In the spring of 1957, Lyons was 14 years old. His life in Downey, California, just outside Los Angeles, was good. And then his world crashed. His mother, Phyllis, had her first mental breakdown. Until that point, he recalls Phyllis as being vivacious and popular, with a gift for the dramatic. She had a passion for literature, and she helped found the Downey Community Players. Their house had been frequently filled with an intellectual, artistic crowd. But Phyllis would spend the next 17 years in and out of psychiatric hospitals: “My mother disappeared down her own well. Many rescue attempts were made, as she was brought to the surface, then slipped back down into her private abyss.
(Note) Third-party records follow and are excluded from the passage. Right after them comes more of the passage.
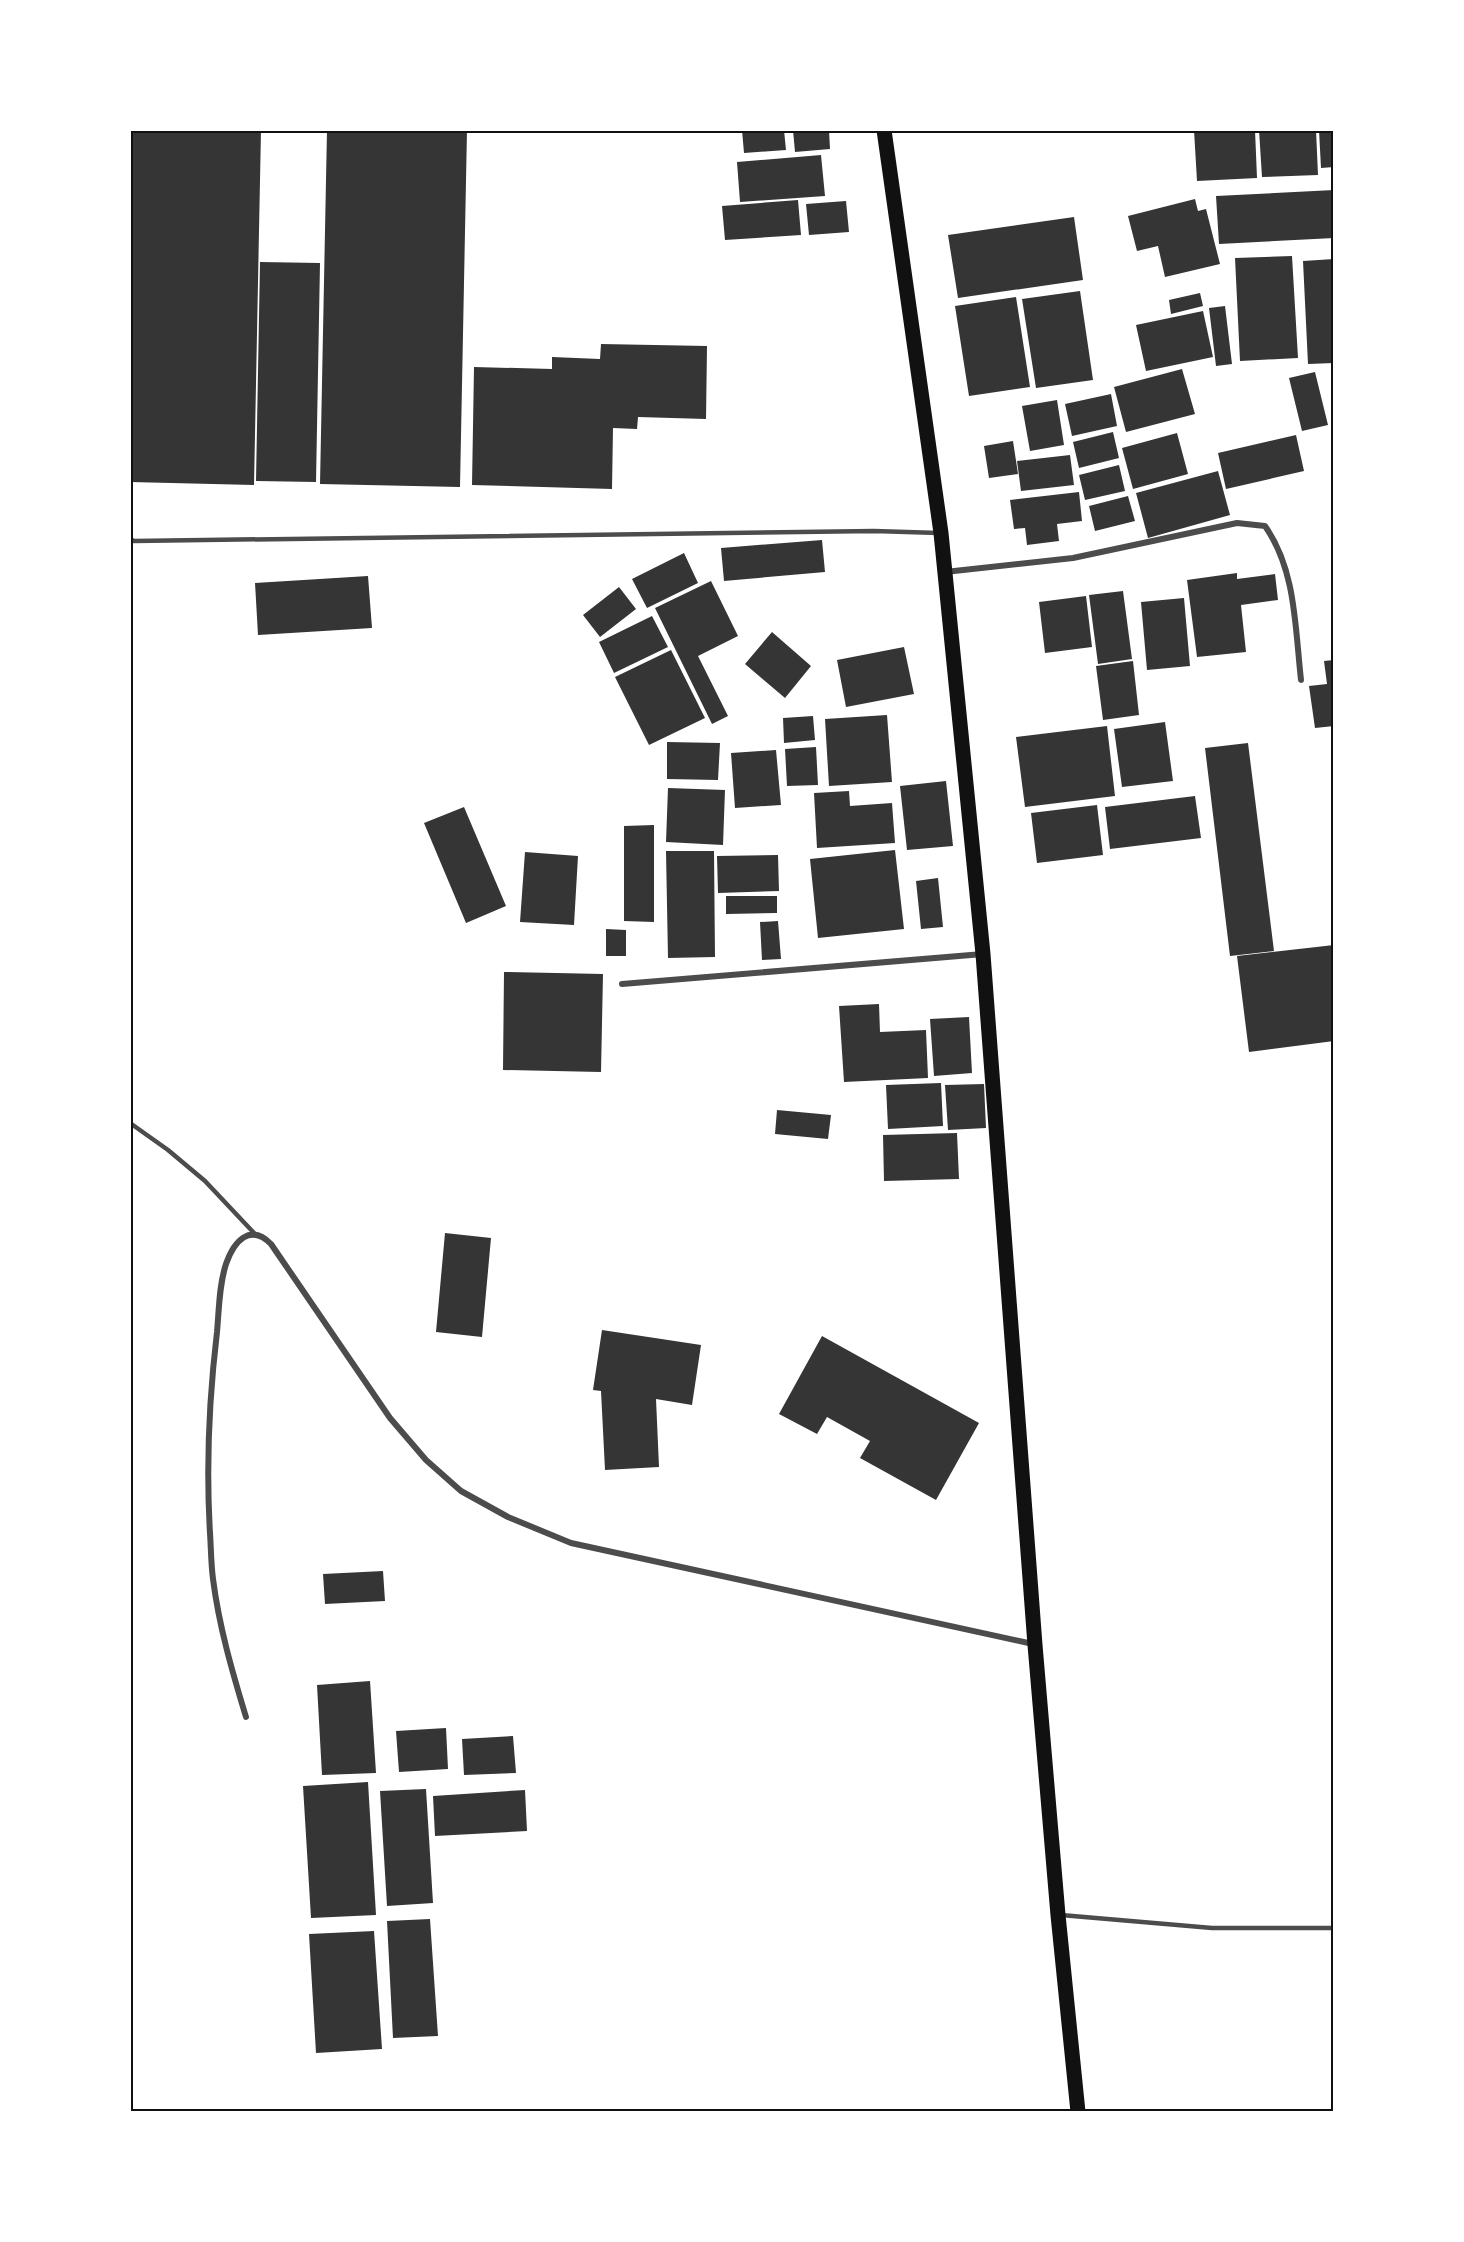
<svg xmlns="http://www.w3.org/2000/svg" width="1464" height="2242" font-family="'Source Serif 4',serif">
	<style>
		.building { fill: #353535 }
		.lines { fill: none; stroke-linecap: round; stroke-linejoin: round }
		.service { stroke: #4c4c4c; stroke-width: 4.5 }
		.minor { stroke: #4c4c4c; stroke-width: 6 }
		.primary { stroke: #111; stroke-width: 15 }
		.neatline { fill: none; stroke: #111; stroke-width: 2 }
	</style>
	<rect width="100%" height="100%" fill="#fff"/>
	<path class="building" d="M130 130H261L254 485 130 482Z
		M327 130H467L460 487 320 484Z
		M742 130H784L786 150 744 153Z
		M793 130H829L830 149 795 152Z
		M1194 130H1255L1257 178 1197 181Z
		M1259 130H1316L1318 175 1262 177Z
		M1319 130H1334V167L1321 168Z
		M821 155 825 196 740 202 737 162Z
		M1334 190V238L1219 244 1216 196Z
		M1195 199 1198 211 1206 209 1220 264 1165 277 1158 246 1137 251 1128 216Z
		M798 200 801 235 725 240 722 206Z
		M846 201 849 232 809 235 806 204Z
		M1074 217 1083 280 958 298 948 235Z
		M1292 256 1298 358 1240 361 1235 258Z
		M1334 259V363L1308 364 1303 261Z
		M260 262 320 263 316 482 256 481Z
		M1080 291 1093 380 1036 388 1022 299Z
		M1200 293 1203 306 1171 314 1169 300Z
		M1016 297 1030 387 969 396 955 306Z
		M1225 306 1232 364 1216 366 1209 308Z
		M1203 311 1213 357 1146 371 1136 325Z
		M601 344 707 346 706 419 638 417 637 429 613 428 612 489 472 485 474 367 552 369V357L600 359Z
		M1182 369 1195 414 1126 432 1114 387Z
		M1315 372 1328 425 1302 431 1289 378Z
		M1111 394 1117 426 1072 436 1065 404Z
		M1057 400 1064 445 1030 451 1022 406Z
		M1113 432 1119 458 1079 468 1073 442Z
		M1177 433 1188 474 1133 489 1122 448Z
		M1296 435 1304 471 1226 489 1218 453Z
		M1013 441 1018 474 989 478 984 446Z
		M1070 455 1074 485 1021 491 1017 461Z
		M1119 465 1125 491 1085 500 1079 475Z
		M1218 471 1230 515 1148 538 1136 493Z
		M1079 492 1082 521 1057 524 1059 541 1027 545 1025 528 1014 529 1010 500Z
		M1128 496 1135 521 1095 531 1089 506Z
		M822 540 825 572 724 581 721 548Z
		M684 553 698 583 647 608 632 579Z
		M1237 573V579L1275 574 1278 600 1241 605 1246 652 1197 657 1187 580Z
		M368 576 372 628 258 635 255 583Z
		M711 581 738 636 698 656 728 716 712 724 655 608Z
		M619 587 636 609 600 637 583 615Z
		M1123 591 1132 659 1098 664 1089 595Z
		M1086 596 1092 647 1045 653 1039 602Z
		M1184 598 1190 666 1147 670 1141 602Z
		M652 616 668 647 614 673 599 642Z
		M772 632 811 666 785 698 745 664Z
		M904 647 914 694 846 707 837 660Z
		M671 650 705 718 649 745 615 677Z
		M1334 660V726L1315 728 1309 686 1327 684 1324 661Z
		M1133 661 1139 715 1103 720 1096 666Z
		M887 715 892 782 829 786 825 719Z
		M813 716 815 740 784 743 783 718Z
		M1165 722 1173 781 1122 787 1114 729Z
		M1107 726 1115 796 1025 807 1016 737Z
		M667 742 720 743 718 780 667 779Z
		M1248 743 1274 951 1230 956 1205 748Z
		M816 747 818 785 787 786 785 749Z
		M776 750 781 805 735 808 731 753Z
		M946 781 953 846 907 850 900 786Z
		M668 788 725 790 723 845 666 842Z
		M849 791 850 806 892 803 895 843 817 848 814 793Z
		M1195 796 1201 838 1110 849 1105 807Z
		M1097 805 1103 855 1037 863 1031 813Z
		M464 807 506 906 466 923 424 823Z
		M654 825V922L624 921V826Z
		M895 850 904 929 818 938 810 859Z
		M666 851H714L715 957 668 958Z
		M525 852 578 856 574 925 520 922Z
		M778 855 779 891 718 893 717 856Z
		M938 878 943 927 921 929 916 881Z
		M726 896H777V913L726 914Z
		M778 921 781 959 762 960 760 922Z
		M606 929 626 930V956H606Z
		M1334 945V1041L1249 1052 1237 956Z
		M504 972 603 974 601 1072 503 1070Z
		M879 1004 880 1032 926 1030 928 1078 844 1082 839 1006Z
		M969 1017 972 1073 934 1076 930 1019Z
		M941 1083 943 1126 888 1129 886 1085Z
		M984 1084 986 1128 948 1130 945 1085Z
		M777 1110 831 1115 828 1139 775 1134Z
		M957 1133 959 1179 884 1181 883 1135Z
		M445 1233 491 1238 482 1337 436 1332Z
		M602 1330 701 1345 692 1405 656 1399 659 1467 605 1470 601 1391 593 1390Z
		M822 1336 979 1423 936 1500 860 1458 870 1441 827 1417 817 1434 779 1414Z
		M383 1571 385 1601 325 1604 323 1574Z
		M370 1681 376 1773 322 1775 317 1685Z
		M446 1728 448 1769 399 1772 396 1731Z
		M513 1736 516 1773 464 1775 462 1739Z
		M368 1782 376 1915 311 1918 303 1786Z
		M426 1789 433 1903 387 1906 380 1791Z
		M525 1790 527 1831 435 1836 433 1796Z
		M430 1919 438 2036 393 2038 387 1921Z
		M374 1931 382 2049 316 2053 309 1934Z"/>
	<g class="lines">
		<path class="service" d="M130 539 134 541 874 531 939 533
			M130 1123 168 1150 205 1181 254 1233
			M1061 1915 1212 1928H1334"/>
		<path class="minor" d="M945 572 1073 558 1237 523 1265 526C1296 570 1295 627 1301 680
			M622 984 983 954
			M246 1717C232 1671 219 1626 213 1579 211 1564 211 1548 210 1533 206 1466 209 1399 217 1332 219 1310 219 1285 226 1264 234 1241 250 1223 271 1244L390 1418 426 1460 461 1491 508 1517 571 1543 1033 1644"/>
		<path class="primary" d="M884 130 941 533 983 954 1035 1645 1058 1915 1078 2112"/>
	</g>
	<rect width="1464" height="2242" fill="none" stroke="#ffffff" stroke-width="264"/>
	<rect x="132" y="132" width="1200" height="1978" class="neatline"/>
</svg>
Every time she was pulled up, there seemed to be less of her.” Lyons describes his life at ages 14 and 15—which makes up the bulk of the retrospective—in vividly detailed, present-tense prose, bringing readers through the minutiae of a period filled with adolescent angst, sadness, fears for his future, and anger at his parents (his mother for disappearing and his father for catering to her relentless needs). Although he never specifies a diagnosis, her illness was manifested in deep depression and immobilizing fears. She also had a very disturbing sexual obsession with the author. In his complex memoir, some of the most poignant stories are about the homing pigeons he bred and trained for about four years. Jumping back and forth in time, Lyons connects his early adult difficulties in romantic relationships to the fear of abandonment developed during those crucial teenage years. Now in his 70s, a devoted husband and father, he writes: “I have learned to embrace my loneliness—or rather to embrace the boy who grew up lonely, the boy who in some ways I will always be.” The author has found peace, but pain and a sense of great loss permeate these pages.

A thoughtful, moving account of watching a loved one gradually fade into a private world.